Thank God, Jesus, the Nazarene, did not repeat this pattern. Though we may have failed many times to honour God and abstain from unclean, sinful ways, Jesus just never sinned. Hebrews 5:7-9 states:
Jesus, who, in the days of His flesh, when He had offered up prayers and supplications, with vehement cries and tears to Him who was able to save Him from death, and was heard because of His godly fear, though He was a Son, yet He learned obedience by the things which He suffered. And having been perfected, He became the author of eternal salvation to all who obey Him..
Like Samson, Jesus was announced by angelic visitation. Like Samson, Jesus was destined to save His people. Unlike Samson, Jesus did not use His anointing to flee from a city, get the girl or even avenge Himself. Jesus suffered life and remained consecrated to His Father in heaven. Jesus saw beyond Himself and trusted His Father that all pain He endured had a most marvelous purpose: our deliverance from death unto abundant life. Having obeyed, Jesus became our author, the one who writes salvation across our guilty verdict and sets us free from our sin, that now we may love and obey our God and wondrously impact this world with God’s glory.
Let’s Pray: Father God, give us eyes to see You better and a heart that fears You instead of trying, like Manoah, to just understand Your instructions and ignore Your wondrous incomprehensible glory. May Your destiny for our lives be more relevant than any temporary comfort or desires. Lord God, we entreat You to fill us with Your Spirit, that we may live consecrated lives, set apart to You, to impact our borders with Your Kingdom. Lord Jesus, thank You for being the Way, our example and hope, that despite Your greatness, You suffered, submitted and obeyed and never, not even once, indulged Your own desires. By Your grace, help us walk holy before You understanding the greater implication of a life devoted to God. May Samson’s tragedy teach us the reality of cause and effect between obedience and authority, and may we all rise up as deliverers, chosen by God, to bring His Kingdom here on earth for Your Name’s Sake. Amen.

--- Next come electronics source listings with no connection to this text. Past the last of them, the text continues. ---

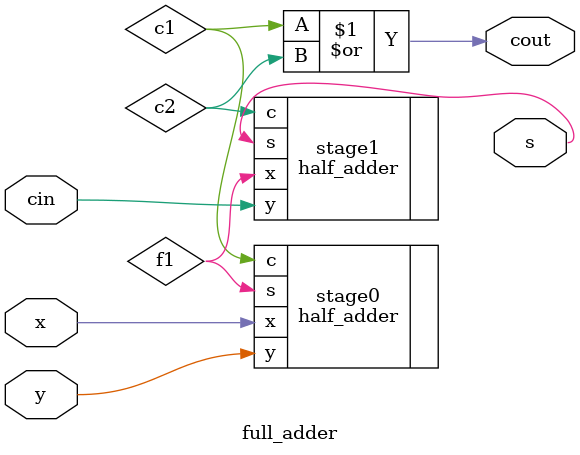
<source format=v>
module full_adder (
	input x,y,cin,
	output s,cout

);

wire f1,c1,c2;

half_adder stage0 (
	.x(x),.y(y),
	.c(c1),.s(f1)

);

half_adder stage1 (
	.x(f1),.y(cin),
	.c(c2),.s(s)

);

assign cout = c1 | c2;


endmodule
</source>
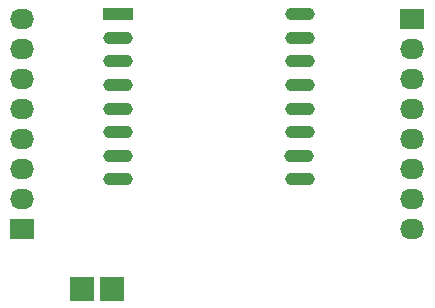
<source format=gbr>
G04 #@! TF.FileFunction,Copper,L2,Bot,Signal*
%FSLAX46Y46*%
G04 Gerber Fmt 4.6, Leading zero omitted, Abs format (unit mm)*
G04 Created by KiCad (PCBNEW 0.201511221031+6327~38~ubuntu14.04.1-stable) date Mon 23 Nov 2015 18:33:37 CET*
%MOMM*%
G01*
G04 APERTURE LIST*
%ADD10C,0.100000*%
%ADD11R,2.032000X1.727200*%
%ADD12O,2.032000X1.727200*%
%ADD13R,2.500000X1.100000*%
%ADD14O,2.500000X1.100000*%
%ADD15R,2.000000X2.000000*%
G04 APERTURE END LIST*
D10*
D11*
X139700000Y-123190000D03*
D12*
X139700000Y-120650000D03*
X139700000Y-118110000D03*
X139700000Y-115570000D03*
X139700000Y-113030000D03*
X139700000Y-110490000D03*
X139700000Y-107950000D03*
X139700000Y-105410000D03*
D11*
X172720000Y-105410000D03*
D12*
X172720000Y-107950000D03*
X172720000Y-110490000D03*
X172720000Y-113030000D03*
X172720000Y-115570000D03*
X172720000Y-118110000D03*
X172720000Y-120650000D03*
X172720000Y-123190000D03*
D13*
X147801100Y-105003600D03*
D14*
X147801100Y-107003600D03*
X147801100Y-109003600D03*
X147801100Y-111003600D03*
X147801100Y-113003600D03*
X147801100Y-115003600D03*
X147801100Y-117003600D03*
X147801100Y-119003600D03*
X163201100Y-119003600D03*
X163101100Y-117003600D03*
X163201100Y-115003600D03*
X163201100Y-113003600D03*
X163201100Y-111003600D03*
X163201100Y-109003600D03*
X163201100Y-107003600D03*
X163201100Y-105003600D03*
D15*
X147320000Y-128270000D03*
X144780000Y-128270000D03*
M02*

</source>
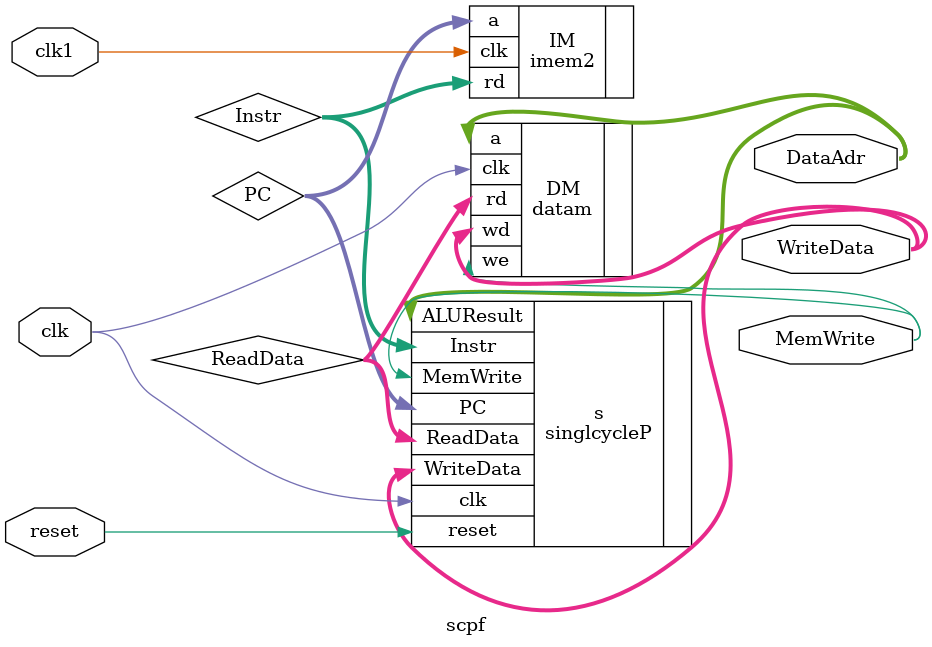
<source format=v>
module scpf(
    input clk,
    input clk1,
    input reset,
    output [31:0] WriteData,
    output [31:0] DataAdr,
    output MemWrite
);

    wire [31:0] PC;
    wire [31:0] Instr;
    wire [31:0] ReadData;

    // Instantiate single-cycle processor and memories
    singlcycleP s (.clk(clk), .reset(reset), .PC(PC), .Instr(Instr), .MemWrite(MemWrite), .ALUResult(DataAdr), .WriteData(WriteData), .ReadData(ReadData));

    imem2 IM (.a(PC), .clk(clk1), .rd(Instr));

    datam DM (.clk(clk), .a(DataAdr), .wd(WriteData), .we(MemWrite), .rd(ReadData));

endmodule

</source>
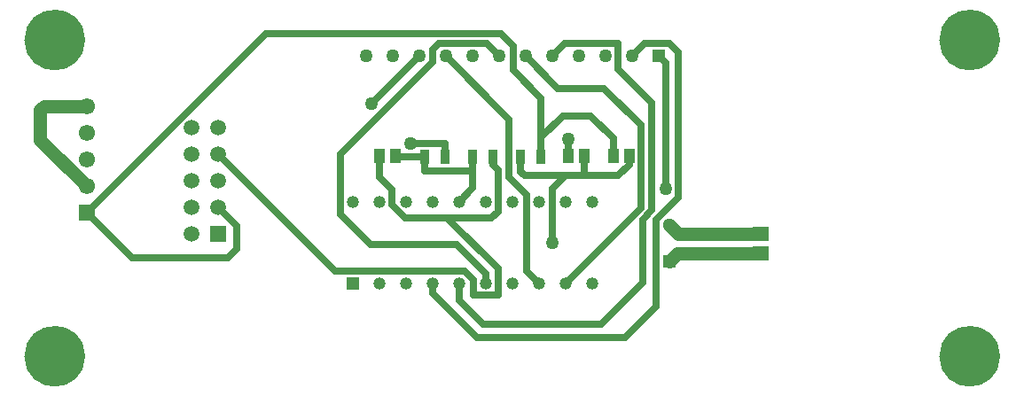
<source format=gbr>
G04*
G04 #@! TF.GenerationSoftware,Altium Limited,Altium Designer,23.2.1 (34)*
G04*
G04 Layer_Physical_Order=1*
G04 Layer_Color=255*
%FSLAX25Y25*%
%MOIN*%
G70*
G04*
G04 #@! TF.SameCoordinates,78BCBE2E-08CC-4CAE-8EE4-54C03573570A*
G04*
G04*
G04 #@! TF.FilePolarity,Positive*
G04*
G01*
G75*
%ADD15R,0.04134X0.05315*%
%ADD16R,0.05938X0.05534*%
%ADD17R,0.03740X0.05709*%
%ADD20R,0.05118X0.05118*%
%ADD21C,0.05118*%
%ADD25C,0.05000*%
%ADD26R,0.05000X0.05000*%
%ADD33C,0.03937*%
%ADD34C,0.02500*%
%ADD35C,0.05000*%
%ADD36C,0.17323*%
%ADD37R,0.06102X0.06102*%
%ADD38C,0.06102*%
%ADD39R,0.04685X0.04685*%
%ADD40C,0.04685*%
%ADD41R,0.05906X0.05906*%
%ADD42C,0.05906*%
%ADD43C,0.02362*%
D15*
X491047Y438500D02*
D03*
X496953D02*
D03*
X513953D02*
D03*
X508047D02*
D03*
X425953D02*
D03*
X420047D02*
D03*
D16*
X563500Y401707D02*
D03*
Y409000D02*
D03*
D17*
X473161Y438000D02*
D03*
X480839D02*
D03*
X455161D02*
D03*
X462839D02*
D03*
X437161D02*
D03*
X444839D02*
D03*
D20*
X529000Y398610D02*
D03*
D21*
Y412390D02*
D03*
D25*
X415000Y476000D02*
D03*
X425000D02*
D03*
X435000D02*
D03*
X445000D02*
D03*
X455000D02*
D03*
X465000D02*
D03*
X475000D02*
D03*
X485000D02*
D03*
X495000D02*
D03*
X505000D02*
D03*
X515000D02*
D03*
X491047Y444700D02*
D03*
X484957Y405743D02*
D03*
X417150Y458150D02*
D03*
X527600Y426100D02*
D03*
X431600Y443200D02*
D03*
D26*
X525000Y476000D02*
D03*
D33*
X307449Y482000D02*
G03*
X307449Y482000I-9449J0D01*
G01*
X651449Y363000D02*
G03*
X651449Y363000I-9449J0D01*
G01*
Y482000D02*
G03*
X651449Y482000I-9449J0D01*
G01*
X307449Y363000D02*
G03*
X307449Y363000I-9449J0D01*
G01*
D34*
X484957Y425957D02*
X490000Y431000D01*
X484957Y405743D02*
Y425957D01*
X496953Y431000D02*
Y438500D01*
X490000Y431000D02*
X496953D01*
X509896D01*
X513953Y435057D01*
X474626Y431000D02*
X490000D01*
X473161Y432465D02*
Y438000D01*
X468900Y430312D02*
X475400Y423812D01*
X473161Y432465D02*
X474626Y431000D01*
X468900Y430312D02*
Y452100D01*
X475400Y395100D02*
Y423812D01*
X491047Y438500D02*
Y444700D01*
X499547Y453500D02*
X508047Y445000D01*
X480839Y445289D02*
X489050Y453500D01*
X499547D01*
X425953Y438000D02*
X437161D01*
X513953Y435057D02*
Y438500D01*
X518300Y418800D02*
Y450000D01*
X522500Y417988D02*
Y458400D01*
X417150Y458150D02*
X435000Y476000D01*
X519000Y414488D02*
X522500Y417988D01*
X509800Y471100D02*
X522500Y458400D01*
X527600Y426100D02*
Y473400D01*
X532400Y422591D02*
Y477500D01*
X524191Y414382D02*
X532400Y422591D01*
X529100Y480800D02*
X532400Y477500D01*
X525000Y476000D02*
X527600Y473400D01*
X519000Y390600D02*
Y414488D01*
X503400Y375000D02*
X519000Y390600D01*
X429600Y415000D02*
X445500D01*
X464593Y385907D02*
Y395907D01*
X445500Y415000D02*
X464593Y395907D01*
X445500Y415000D02*
X462100D01*
X405400Y416500D02*
X416900Y405000D01*
X449009D02*
X460000Y394009D01*
X416900Y405000D02*
X449009D01*
X450000Y383955D02*
X458955Y375000D01*
X503400D01*
X512491Y370000D02*
X524191Y381700D01*
X440000Y386800D02*
X456800Y370000D01*
X512491D01*
X363000Y400000D02*
X366500Y403500D01*
X327000Y400000D02*
X363000D01*
X366500Y403500D02*
Y412000D01*
X359500Y419000D02*
X366500Y412000D01*
X455161Y426291D02*
Y432800D01*
X480839Y445289D02*
Y460111D01*
X450000Y421130D02*
X455161Y426291D01*
X475400Y395100D02*
X480000Y390500D01*
X445000Y476000D02*
X468900Y452100D01*
X490000Y390500D02*
X518300Y418800D01*
X504458Y463842D02*
X518300Y450000D01*
X487158Y463842D02*
X504458D01*
X475000Y476000D02*
X487158Y463842D01*
X420047Y430253D02*
Y438500D01*
X424600Y420000D02*
Y425700D01*
Y420000D02*
X429600Y415000D01*
X455400Y385907D02*
X464593D01*
X455400D02*
Y391700D01*
X452007Y395093D02*
X455400Y391700D01*
X403407Y395093D02*
X452007D01*
X359500Y439000D02*
X403407Y395093D01*
X450000Y383955D02*
Y390500D01*
X509800Y471100D02*
Y480800D01*
X489800D02*
X509800D01*
X485000Y476000D02*
X489800Y480800D01*
X440000Y386800D02*
Y390500D01*
X524191Y381700D02*
Y414382D01*
X519800Y480800D02*
X529100D01*
X515000Y476000D02*
X519800Y480800D01*
X425953Y438000D02*
Y438500D01*
X444839Y438000D02*
Y443200D01*
X431600D02*
X444839D01*
X460250Y480750D02*
X465000Y476000D01*
X442500Y480750D02*
X460250D01*
X440000Y478250D02*
X442500Y480750D01*
X440000Y473700D02*
Y478250D01*
X405400Y439100D02*
X440000Y473700D01*
X405400Y416500D02*
Y439100D01*
X460000Y390500D02*
Y394009D01*
X470250Y470700D02*
X480839Y460111D01*
X470250Y470700D02*
Y479650D01*
X465650Y484250D02*
X470250Y479650D01*
X377250Y484250D02*
X465650D01*
X310000Y417000D02*
X377250Y484250D01*
X310000Y417000D02*
X327000Y400000D01*
X420047Y430253D02*
X424600Y425700D01*
X462100Y415000D02*
X464600Y417500D01*
Y433139D01*
X462839Y434900D02*
X464600Y433139D01*
X462839Y434900D02*
Y438000D01*
X480839D02*
Y445289D01*
X508047Y438500D02*
Y445000D01*
X455161Y432800D02*
Y438000D01*
X437161Y432800D02*
X455161D01*
X437161D02*
Y438000D01*
D35*
X293965Y457000D02*
X310000D01*
X292500Y444500D02*
Y455536D01*
Y444500D02*
X310000Y427000D01*
X292500Y455536D02*
X293965Y457000D01*
X532390Y409000D02*
X563500D01*
X529000Y412390D02*
X532390Y409000D01*
X532097Y401707D02*
X563500D01*
X529000Y398610D02*
X532097Y401707D01*
D36*
X298000Y482000D02*
D03*
X642000Y363000D02*
D03*
Y482000D02*
D03*
X298000Y363000D02*
D03*
D37*
X310000Y417000D02*
D03*
D38*
Y427000D02*
D03*
Y437000D02*
D03*
Y447000D02*
D03*
Y457000D02*
D03*
D39*
X410000Y390500D02*
D03*
D40*
X420000D02*
D03*
X430000D02*
D03*
X440000D02*
D03*
X450000D02*
D03*
X460000D02*
D03*
X470000D02*
D03*
X480000D02*
D03*
X490000D02*
D03*
X500000D02*
D03*
Y421130D02*
D03*
X490000D02*
D03*
X480000D02*
D03*
X470000D02*
D03*
X460000D02*
D03*
X450000D02*
D03*
X440000D02*
D03*
X430000D02*
D03*
X420000D02*
D03*
X410000D02*
D03*
D41*
X359500Y409000D02*
D03*
D42*
X349500D02*
D03*
X359500Y419000D02*
D03*
X349500D02*
D03*
X359500Y429000D02*
D03*
X349500D02*
D03*
X359500Y439000D02*
D03*
X349500D02*
D03*
X359500Y449000D02*
D03*
X349500D02*
D03*
D43*
X304124Y488125D02*
D03*
X306661Y482000D02*
D03*
X304124Y475876D02*
D03*
X298000Y473339D02*
D03*
X291876Y475876D02*
D03*
X289339Y482000D02*
D03*
X291876Y488125D02*
D03*
X298000Y490661D02*
D03*
X648125Y369125D02*
D03*
X650661Y363000D02*
D03*
X648125Y356875D02*
D03*
X642000Y354339D02*
D03*
X635876Y356875D02*
D03*
X633339Y363000D02*
D03*
X635876Y369125D02*
D03*
X642000Y371661D02*
D03*
X648125Y488125D02*
D03*
X650661Y482000D02*
D03*
X648125Y475876D02*
D03*
X642000Y473339D02*
D03*
X635876Y475876D02*
D03*
X633339Y482000D02*
D03*
X635876Y488125D02*
D03*
X642000Y490661D02*
D03*
X304124Y369125D02*
D03*
X306661Y363000D02*
D03*
X304124Y356875D02*
D03*
X298000Y354339D02*
D03*
X291876Y356875D02*
D03*
X289339Y363000D02*
D03*
X291876Y369125D02*
D03*
X298000Y371661D02*
D03*
M02*

</source>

1. Samson disobeyed his parents and sought a Philistine for a wife, despite God’s clear instructions not to intermarry with the non Jewish peoples of the land. This set a whole change of events in motion which made Samson Public Enemy No. 1 with the Philistines. Can you remember a time in your life when you broke God’s rules to get what you wanted? What consequences came from that choice?
2. Samson lusted after foreign women more than he feared God. Can you see from Samson’s life the negative domino effect of rebelling against God? Who lost the most here? Samson? Israel? God? How deos that impact your walk with God?
3. Manoah wanted clear understandable instructions from the angel, as he methodically set out to obey the holy stranger. Instead of step by step “How to Raise a Superhero” checklist, Manoah received an encounter from heaven. What do you think this gave Manoah in order to raise Samson?
4. Have you encountered the incomprehensible wondrous God, too marvelous to comprehend or do you, like Manoah, keep just asking God for the check list of do’s and don’ts in order to do life well?
5. What did God teach you in the story of Samson? How will this change your life choices on a daily basis?